══ Data to process

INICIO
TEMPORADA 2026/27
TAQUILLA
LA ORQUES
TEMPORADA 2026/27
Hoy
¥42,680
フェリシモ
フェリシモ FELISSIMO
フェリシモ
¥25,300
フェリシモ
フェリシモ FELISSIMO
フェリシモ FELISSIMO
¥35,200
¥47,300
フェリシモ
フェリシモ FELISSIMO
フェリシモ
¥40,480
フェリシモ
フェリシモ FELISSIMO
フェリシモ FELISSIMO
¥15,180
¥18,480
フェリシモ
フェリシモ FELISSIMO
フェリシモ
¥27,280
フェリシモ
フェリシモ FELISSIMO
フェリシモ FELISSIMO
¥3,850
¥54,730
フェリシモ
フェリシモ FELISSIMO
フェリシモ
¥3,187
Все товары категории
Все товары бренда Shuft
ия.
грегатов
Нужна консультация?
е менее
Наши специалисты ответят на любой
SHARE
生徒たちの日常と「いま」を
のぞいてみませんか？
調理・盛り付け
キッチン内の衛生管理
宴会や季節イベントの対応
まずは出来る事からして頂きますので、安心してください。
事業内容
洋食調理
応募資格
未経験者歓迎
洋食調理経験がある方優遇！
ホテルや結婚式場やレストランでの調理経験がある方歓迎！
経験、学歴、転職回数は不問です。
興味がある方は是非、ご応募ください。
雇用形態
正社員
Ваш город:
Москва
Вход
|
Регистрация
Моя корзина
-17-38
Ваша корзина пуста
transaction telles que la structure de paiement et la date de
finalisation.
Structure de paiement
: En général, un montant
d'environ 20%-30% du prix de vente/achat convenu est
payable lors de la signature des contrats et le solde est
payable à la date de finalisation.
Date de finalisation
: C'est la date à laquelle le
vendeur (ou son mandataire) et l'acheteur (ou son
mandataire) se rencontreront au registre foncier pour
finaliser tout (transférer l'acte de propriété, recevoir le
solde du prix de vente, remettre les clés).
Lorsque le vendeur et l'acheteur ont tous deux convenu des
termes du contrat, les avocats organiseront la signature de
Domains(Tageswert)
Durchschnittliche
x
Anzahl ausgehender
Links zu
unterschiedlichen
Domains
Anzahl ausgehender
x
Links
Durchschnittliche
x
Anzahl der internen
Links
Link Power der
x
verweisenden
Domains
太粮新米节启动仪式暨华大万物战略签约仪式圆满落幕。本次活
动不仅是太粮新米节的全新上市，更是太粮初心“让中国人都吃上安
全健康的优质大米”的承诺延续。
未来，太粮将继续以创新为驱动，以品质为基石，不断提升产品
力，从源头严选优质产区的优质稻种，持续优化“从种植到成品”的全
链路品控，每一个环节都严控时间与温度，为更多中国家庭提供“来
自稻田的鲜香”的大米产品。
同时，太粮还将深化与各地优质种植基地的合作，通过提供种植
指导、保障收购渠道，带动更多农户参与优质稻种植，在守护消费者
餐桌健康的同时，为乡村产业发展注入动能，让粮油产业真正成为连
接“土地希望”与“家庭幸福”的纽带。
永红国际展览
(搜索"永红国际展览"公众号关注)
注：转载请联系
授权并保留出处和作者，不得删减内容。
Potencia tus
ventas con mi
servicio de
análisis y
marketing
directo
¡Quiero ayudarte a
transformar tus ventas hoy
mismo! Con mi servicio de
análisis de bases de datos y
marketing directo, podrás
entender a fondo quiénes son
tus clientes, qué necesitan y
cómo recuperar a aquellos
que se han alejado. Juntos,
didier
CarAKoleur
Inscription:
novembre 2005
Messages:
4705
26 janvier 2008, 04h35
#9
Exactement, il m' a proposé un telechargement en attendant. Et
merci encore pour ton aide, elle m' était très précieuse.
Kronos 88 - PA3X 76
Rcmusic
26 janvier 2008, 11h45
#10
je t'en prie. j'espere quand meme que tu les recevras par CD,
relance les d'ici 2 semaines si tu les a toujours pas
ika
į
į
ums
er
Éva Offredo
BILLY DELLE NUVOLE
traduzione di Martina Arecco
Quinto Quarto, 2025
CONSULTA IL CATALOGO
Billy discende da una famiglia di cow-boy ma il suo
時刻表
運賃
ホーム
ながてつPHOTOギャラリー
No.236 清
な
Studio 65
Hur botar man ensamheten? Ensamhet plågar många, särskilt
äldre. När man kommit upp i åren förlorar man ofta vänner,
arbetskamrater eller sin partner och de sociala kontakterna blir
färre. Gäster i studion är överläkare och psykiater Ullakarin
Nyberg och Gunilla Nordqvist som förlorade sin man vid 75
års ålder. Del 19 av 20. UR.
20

════

Can you recast the records as a Markdown table with the columns "Row" and "Line," starting at the first line and ending after the line that has "Все товары категории", leaving out any blank lines?

| Row | Line |
|---|---|
| 1 | INICIO |
| 2 | TEMPORADA 2026/27 |
| 3 | TAQUILLA |
| 4 | LA ORQUES |
| 5 | TEMPORADA 2026/27 |
| 6 | Hoy |
| 7 | ¥42,680 |
| 8 | フェリシモ |
| 9 | フェリシモ FELISSIMO |
| 10 | フェリシモ |
| 11 | ¥25,300 |
| 12 | フェリシモ |
| 13 | フェリシモ FELISSIMO |
| 14 | フェリシモ FELISSIMO |
| 15 | ¥35,200 |
| 16 | ¥47,300 |
| 17 | フェリシモ |
| 18 | フェリシモ FELISSIMO |
| 19 | フェリシモ |
| 20 | ¥40,480 |
| 21 | フェリシモ |
| 22 | フェリシモ FELISSIMO |
| 23 | フェリシモ FELISSIMO |
| 24 | ¥15,180 |
| 25 | ¥18,480 |
| 26 | フェリシモ |
| 27 | フェリシモ FELISSIMO |
| 28 | フェリシモ |
| 29 | ¥27,280 |
| 30 | フェリシモ |
| 31 | フェリシモ FELISSIMO |
| 32 | フェリシモ FELISSIMO |
| 33 | ¥3,850 |
| 34 | ¥54,730 |
| 35 | フェリシモ |
| 36 | フェリシモ FELISSIMO |
| 37 | フェリシモ |
| 38 | ¥3,187 |
| 39 | Все товары категории |